Market Insider By Administrator 131 Views

Why this Montreal chef says up-and-coming cooks need to learn about wellness, sobriety

A prominent Montreal chef who struggled with alcoholism is calling for more support for burgeoning cooks to ensure they don't face the same difficulties he did.

"You learn how to clean, you learn hygiene, you know how to clean fish, but you know absolutely nothing about self-preservation, wellness or what to do or where to go if you get in a dark spot," said David McMillan.

In a fast-paced, demanding business where half of the sales made are related to alcohol, cooking schools should be teaching students about wellness, sobriety and what to do if they come face-to-face with depression, McMillan told The Current's Anna Maria Tremonti.

McMillan, the restaurateur behind Joe Beef, Liverpool and Le Vin Papillon, has been sober for over a year.

He opened up about his experience working in an industry saturated in booze in a recent article for Bon Appétit.

Although McMillan describes himself as an introvert in his personal life, he said he increasingly turned to alcohol to host customers over the years.

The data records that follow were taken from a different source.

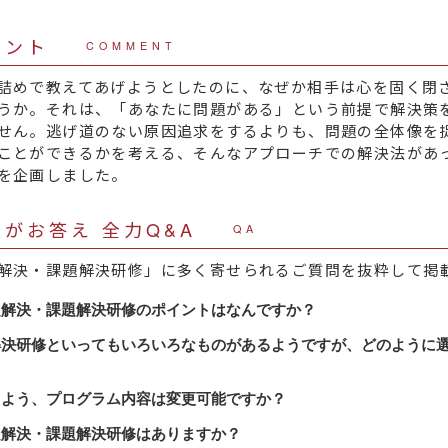
メント
COMMENT
詰めで教えてあげようとしたのに、なぜか相手は心を固く閉
うか。それは、「あなたに問題がある」という前提で解決策
せん。逃げ道のない原因追求をするよりも、問題の全体像を
ことができるかを考える、そんなアプローチでの解決法があ
を企画しました。
がお答え 全力Q&A
QA
解決・課題解決研修」に多く寄せられるご質問を抜粋して掲
題解決・課題解決研修のポイントはなんですか？
は、「１日研修だけでコンパクトに現在の問題の洗い出し、
解決研修といってもいろいろなものがあるようですが、どのように
定について、自分の業務に即して具体的にアウトプットでき
聞きし、おすすめの研修をご提案いたします。
うよう、プログラム内容は変更可能ですか？
な問題解決・課題解決の基礎研修をおすすめする場合もあり
決・課題解決のアプローチとしては大きく分けて２つありま
題解決・課題解決研修はありますか？
効果的であれば、重点テーマを中心にしたプログラムをおす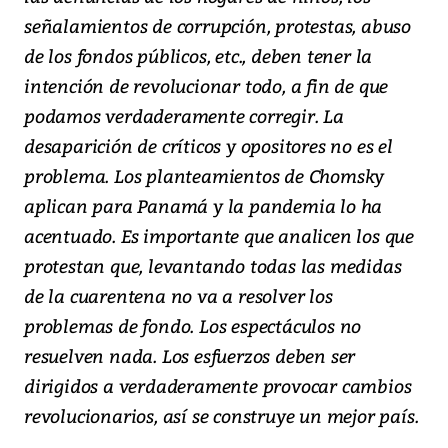
señalamientos de corrupción, protestas, abuso
de los fondos públicos, etc., deben tener la
intención de revolucionar todo, a fin de que
podamos verdaderamente corregir. La
desaparición de críticos y opositores no es el
problema. Los planteamientos de Chomsky
aplican para Panamá y la pandemia lo ha
acentuado. Es importante que analicen los que
protestan que, levantando todas las medidas
de la cuarentena no va a resolver los
problemas de fondo. Los espectáculos no
resuelven nada. Los esfuerzos deben ser
dirigidos a verdaderamente provocar cambios
revolucionarios, así se construye un mejor país.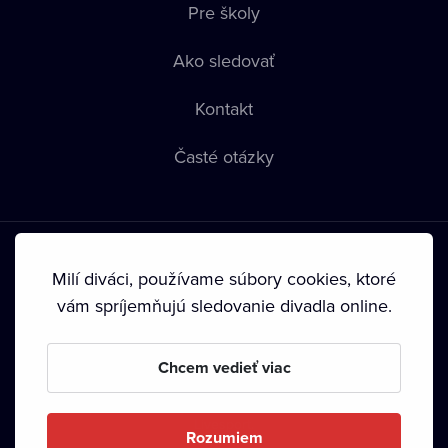
Pre školy
Ako sledovať
Kontakt
Časté otázky
Milí diváci, používame súbory cookies, ktoré
vám spríjemňujú sledovanie divadla online.
Podmienky používania
•
Ochrana súkromia
•
Zásady
používania Cookies
•
Autorské práva
Chcem vedieť viac
Od septembra 2024 je vlastníkom Dramox s.r.o. Nadácia
Livesport.
Rozumiem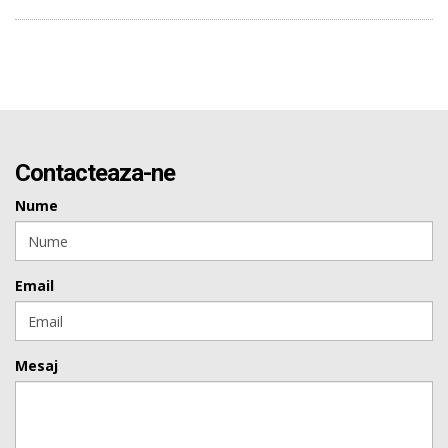
Contacteaza-ne
Nume
Email
Mesaj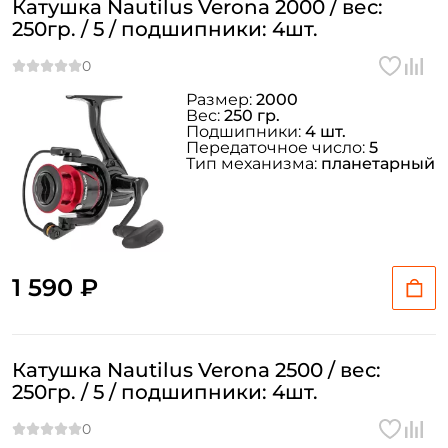
Катушка Nautilus Verona 2000 / вес:
250гр. / 5 / подшипники: 4шт.
Размер:
2000
Вес:
250 гр.
Подшипники:
4 шт.
Передаточное число:
5
Тип механизма:
планетарный
1 590 ₽
Катушка Nautilus Verona 2500 / вес:
250гр. / 5 / подшипники: 4шт.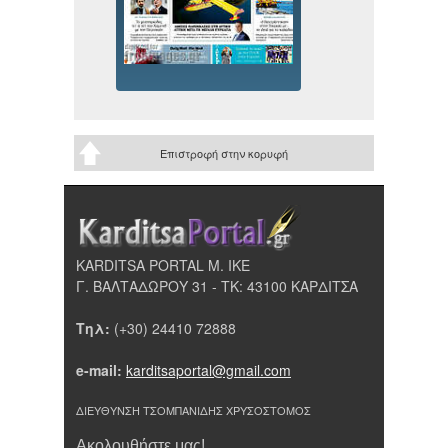
Επιστροφή στην κορυφή
KARDITSA PORTAL Μ. ΙΚΕ
Γ. ΒΑΛΤΑΔΩΡΟΥ 31 - ΤΚ: 43100 ΚΑΡΔΙΤΣΑ
Τηλ:
(+30) 24410 72888
e-mail:
karditsaportal@gmail.com
ΔΙΕΥΘΥΝΣΗ ΤΣΟΜΠΑΝΙΔΗΣ ΧΡΥΣΟΣΤΟΜΟΣ
Ακολουθήστε μας!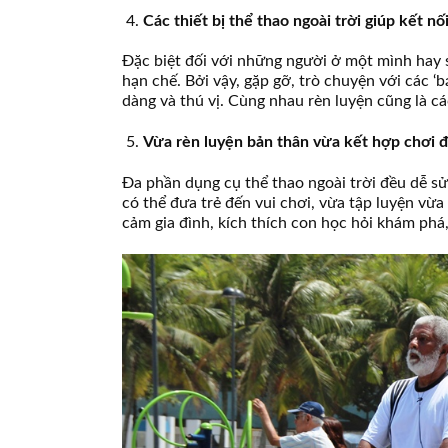
Các thiết bị thể thao ngoài trời giúp kết n
Đặc biệt đối với những người ở một mình hay s
hạn chế. Bởi vậy, gặp gỡ, trò chuyện với các ‘b
dàng và thú vị. Cùng nhau rèn luyện cũng là c
Vừa rèn luyện bản thân vừa kết hợp chơi đ
Đa phần dụng cụ thể thao ngoài trời đều dễ sử
có thể đưa trẻ đến vui chơi, vừa tập luyện vừ
cảm gia đình, kích thích con học hỏi khám phá,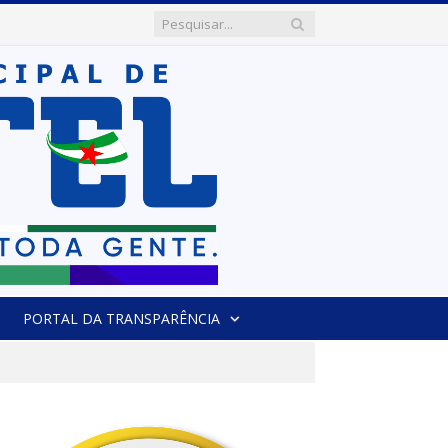
PORTAL DA TRANSPARÊNCIA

Eventually, he became unhappy with the way he was doing business, and he started to lose interest in the fine wines and meals he once enjoyed, he said.

"I didn't know or understand how to turn on that other David McMillan at 6 p.m. without, you know, consuming wine," he said.

Better resources needed, says McMillan

After going through rehab and returning to the industry with a fresh attitude, McMillan has discovered his peers are facing challenges too, but don't have enough resources to turn to for help.

"I found myself taking money out of my own bank account to send people to therapy to be assessed on multiple occasions," McMillan said.

"I found myself ... driving people to the hospital. I found myself spending money on these issues."

Instead of continuing to give thousands of dollars to other charitable causes, as he's done in the past, McMillan is now planning a fundraiser that would give workers in the food industry access to therapy if they need it.

He calls it "a good start."

"We used to give them beer and wine," he said. "Might as well just give them a hundred dollar therapy, one hour."